*** Begin section ***

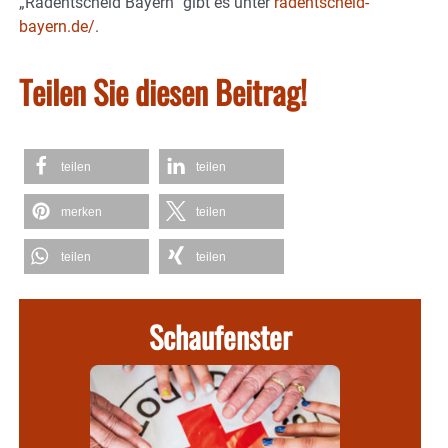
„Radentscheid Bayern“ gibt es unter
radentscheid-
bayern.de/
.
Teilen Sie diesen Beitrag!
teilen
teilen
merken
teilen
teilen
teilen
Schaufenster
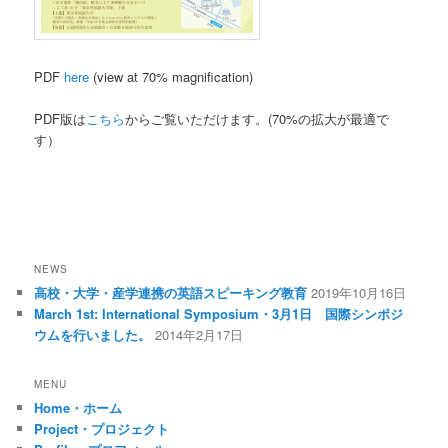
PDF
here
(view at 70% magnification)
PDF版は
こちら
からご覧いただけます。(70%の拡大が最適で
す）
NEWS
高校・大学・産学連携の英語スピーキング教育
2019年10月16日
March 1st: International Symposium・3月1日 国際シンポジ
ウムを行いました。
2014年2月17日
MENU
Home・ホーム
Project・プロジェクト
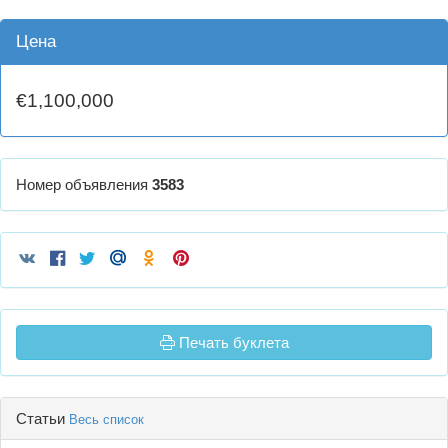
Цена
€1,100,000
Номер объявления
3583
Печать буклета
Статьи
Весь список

*** End section ***
*** Begin section ***

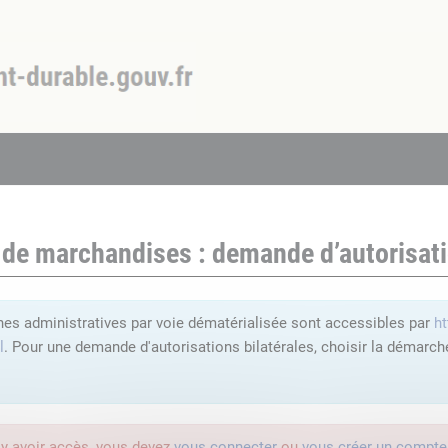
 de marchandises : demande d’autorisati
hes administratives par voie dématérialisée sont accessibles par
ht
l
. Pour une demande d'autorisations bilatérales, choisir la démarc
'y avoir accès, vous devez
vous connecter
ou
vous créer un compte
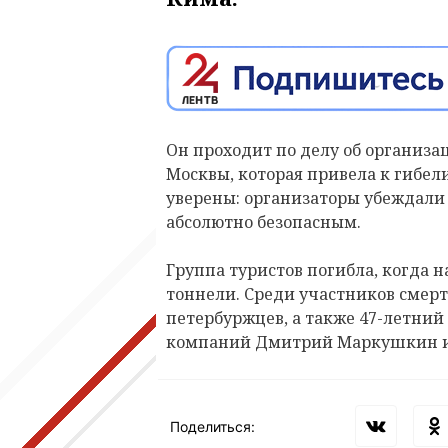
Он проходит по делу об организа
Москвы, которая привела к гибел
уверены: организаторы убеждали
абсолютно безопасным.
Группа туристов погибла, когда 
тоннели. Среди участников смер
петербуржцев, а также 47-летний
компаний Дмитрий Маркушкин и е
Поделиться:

*** End section ***

# AIM OF THE EXERCISE:
Write out the lines from the one containing "gibt es unter" down to the one containing "Project・プロジェクト", both included, without changing anything. Leave the pictures out.

# SOLUTION FOR THIS TASK:
„Radentscheid Bayern“ gibt es unter
radentscheid-
bayern.de/
.
Teilen Sie diesen Beitrag!
teilen
teilen
merken
teilen
teilen
teilen
Schaufenster
PDF
here
(view at 70% magnification)
PDF版は
こちら
からご覧いただけます。(70%の拡大が最適で
す）
NEWS
高校・大学・産学連携の英語スピーキング教育
2019年10月16日
March 1st: International Symposium・3月1日 国際シンポジ
ウムを行いました。
2014年2月17日
MENU
Home・ホーム
Project・プロジェクト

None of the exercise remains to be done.